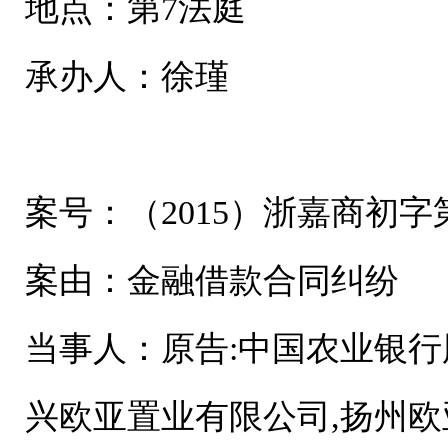
地点：第7法庭
承办人：徐瑾
案号：（2015）浙嘉商初字第
案由：金融借款合同纠纷
当事人：原告:中国农业银行
兴欧亚置业有限公司,扬州欧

_ _ _ _ _

== ABOUT THIS TASK ==
If a record holds a picture, drop the picture and reproduce everything else exactly.

== YOUR RESPONSE ==
地点：第7法庭
承办人：徐瑾
案号：（2015）浙嘉商初字第
案由：金融借款合同纠纷
当事人：原告:中国农业银行
兴欧亚置业有限公司,扬州欧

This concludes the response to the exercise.